To select one icon, just click it once. To select multiple icons at once—in preparation for moving, copying, renaming, or deleting them en masse, for example—use one of these techniques:
Select all. Highlight all the icons in a window by using the “Select all” button on the Ribbon’s Home tab. (Or press Ctrl+A, its keyboard equivalent.)
Highlight several consecutive icons. Start with your cursor above and to one side of the icons, and then drag diagonally. As you drag, you create a temporary shaded blue rectangle. Any icon that falls within this rectangle darkens to indicate that it’s been selected.
Alternatively, click the first icon you want to highlight, and then Shift-click the last file. All the files in between are automatically selected, along with the two icons you clicked. (These techniques work in any folder view: Details, Icon, Content, or whatever.)
Highlight nonconsecutive icons. Suppose you want to highlight only the first, third, and seventh icons in the list. Start by clicking icon No. 1; then Ctrl-click each of the others. (If you Ctrl-click a selected icon again, you deselect it. A good time to use this trick is when you highlight an icon by accident.)
You can also highlight one icon, plucking it out of a sea of pretenders, by typing the first few letters of its name. Type nak, for example, to select an icon called “Naked Chef Broadcast Schedule.”
It’s great that you can select icons by holding down a key and clicking—if you can remember which key must be pressed.
Turns out novices were befuddled by the requirement to Ctrl-click icons when they wanted to choose more than one. So Microsoft created a checkbox mode. In this mode, any icon you point to temporarily sprouts a little checkbox that you can click to select it (Figure 7-6).

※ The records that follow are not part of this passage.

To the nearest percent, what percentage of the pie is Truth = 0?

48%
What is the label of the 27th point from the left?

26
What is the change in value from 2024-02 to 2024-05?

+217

To turn this feature on, open any Explorer window, and then turn on “Item check boxes,” which is on the View tab of the Ribbon (visible in Figure 7-6).

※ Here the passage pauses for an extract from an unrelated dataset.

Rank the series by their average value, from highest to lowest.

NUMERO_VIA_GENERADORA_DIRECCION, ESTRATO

Now, anytime you point to an icon, an on/off checkbox appears. No secret keystrokes are necessary now for selecting icons; it’s painfully obvious how you’re supposed to choose only a few icons out of a gaggle.
In some ways, a File Explorer window is just like Internet Explorer, the Web browser. It has a Back button, an address bar, and so on.

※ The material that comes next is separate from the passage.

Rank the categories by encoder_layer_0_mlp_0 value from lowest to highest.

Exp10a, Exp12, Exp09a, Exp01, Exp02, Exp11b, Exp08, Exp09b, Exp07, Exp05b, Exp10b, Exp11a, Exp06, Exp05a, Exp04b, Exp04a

If you enjoy this PC-as-browser effect, you can actually take it one step further. You can set up your PC so that one click, not two, opens an icon. It’s a strange effect that some people adore, that some find especially useful on touchscreens—and others turn off as fast as their little fingers will let them.
In any File Explorer window, on the View tab of the Ribbon, click Options.
The Folder Options control panel opens. Turn on “Single-click to open an item (point to select).” Then indicate when you want your icon’s names turned into underlined links by selecting “Underline icon titles consistent with my browser” (that is, all icons’ names appear as links) or “Underline icon titles only when I point at them.” Click OK. The deed is done.
Figure 7-6. Each time you point to an icon, a clickable checkbox appears. Once you turn it on, the checkbox remains visible, making it easy to select several icons at once. What’s cool about the checkboxes feature is that it doesn’t preclude your using the old click-to-select method; if you click an icon’s name, you deselect all checkboxes except that one
Now, if a single click opens an icon, you’re entitled to wonder how you’re supposed to select an icon (which you’d normally do with a single click). Take your pick:
Point to it for about a half-second without clicking. (To make multiple selections, press the Ctrl key as you point to additional icons. And to drag an icon, just ignore all this pointing stuff—simply drag as usual.)
Turn on the checkbox mode described above.